A group of Cullman County residents who own property adjoining Lake George have asked for the city's help in repairing a major leak they say is causing the water level in the lake to recede at an alarming rate.

Members of the Cullman Utilities Board, which owns the lake, along with the mayor and members of the City Council, have asked the more than 100 residents who own property around the lake, which is located about three miles north of city of Cullman, to consider annexing into the city.

Both groups are scheduled to meet at 6:30 p.m. today at the City Hall auditorium to discuss both options.

"The primary objective of all of this is getting the dam fixed," said Danny McAfee, a Cullman business owner and Lake George resident. "The dam has had a leakage problem for many years, and it's getting worse every year."

Lake George once served as Cullman's primary water source prior to the construction of Lake Catoma in the 1960s. The lake today is used primarily for recreation and fishing.

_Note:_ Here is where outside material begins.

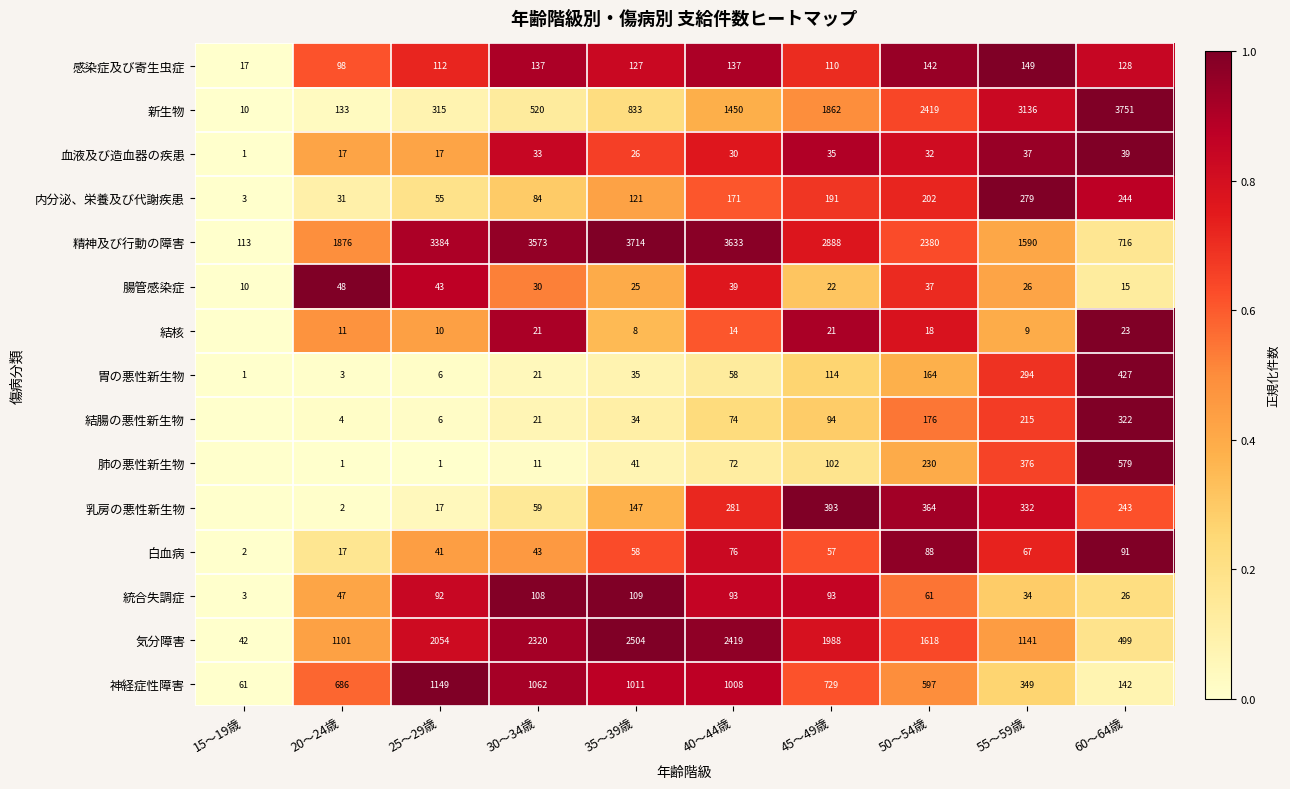

Which series changed the most between 20～24歳 and 35～39歳?

精神及び行動の障害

McAfee and a group of Lake George property owners approached the Cullman Utilities Board earlier this year and asked for any assistance they could provide to determine the severity of the problem along with a possible solution.

"The board told us they had a diver scheduled to check a situation at Lake Catoma and they agreed to ask him to dive at Lake George and check the damage, which he did," McAfee said. "An engineering company estimated the cost of repairing the leak ($150,000), which would require draining the lake. The city offered to shoulder the cost if the property owners would agree to come into the city and that's where we are. The purpose of this meeting is for both groups to get together and discuss what annexation into the city would entail."

McAfee said he would definitely come into the city if officials agreed to repair the dam.

"If we did that, I'd like to see the city agree to maintain the lake's boat launch area," McAfee said. "I'm sure there are some other things that need to be discussed and that's the whole purpose of this meeting."

Council President Woody Jacobs, who is also a member of the utilities board, recalled the January meeting attended by McAfee and others.

"They came to us concerned about the lake losing water and during that meeting we discussed the possibility of them creating a subdivision on the lake after which the residents could hold a community referendum and vote on whether or not to annex into the city," Jacobs said. "If that were to happen I think the city would definitely look at repairing the problem with the dam. At the same time we would also work with homeowners who would be interested in building walls at the water line. Draining the lake to make the needed repairs would give them the opportunity to do that and some other things, and the group seemed receptive to that."

Jacobs said the price tag on determining the extent of the damage is approximately $10,000.

"The city has already invested some money," Jacobs said. "Engineers are proposing that we install a pipe inside the pipe that is leaking and also install a valve on the lower side of the dam in case we ever need to drain the lake or control the lake level. It is also recommended that the intake structure where you draw the water in be knocked down. That will help the looks of the lake and it will also improve safety since kids like to play on the concrete structure located adjacent to the boat ramp."

Unlike a street paving project in the city where residents who own property along the roadway can be assessed the cost of the improvements, the city cannot legally assess the cost of repairing the leak at Lake George to those property owners because they reside in the county.

Green said the residents he's talked to are open to discussing the possibility of annexing into the city.

"I see a lot of positives on both sides," Green said.

Lake George resident Ken Samp, isn't convinced it's the only option, let alone the best option.

"I definitely want more information and I have a few questions I like to ask such as what will happen to the fish and the blue heron that live on the fish in that lake if they drain it?" Samp asked. "Also, about half of the people who live on my street (County Road 1335) live on the lake. If we annex, half will live in the city and half in the county. What happens then as far as police and fire protection."

Samp also questioned the need to drain the lake to make the needed repairs.

"They didn't have to drain the ocean to repair the levees in New Orleans. It seems like overkill to me. I'd like to know if that's the only alternative," Samp said. "Also, once they drain it and we have to pay extra charges to have the leak repaired, will the city charge people to use the lake? Will those who don't own property adjacent to the lake have free access? Will those who annex into the city have to pay for street upgrades, curb and gutter? What about sewer service? There are a lot of questions we need answered."

There may also be federal wetlands issues to consider, Samp said.

"Once you form a body of water are there wetlands issues that obligate the city to maintain that lake? What about safety? If the lake is allowed to dry up, wouldn't the 40-foot drop-offs create a safety concern, especially for children?" Samp asked. "I'm also not sure who we're trying to make the lake better for. If it's the fisherman who use it, maybe they need to help pay to fix it."

Samp said the main question he hopes to have answered tonight is "what's the benefit for me to come into the city of Cullman?"

"To be honest, I don't see that much of a benefit," Samp said.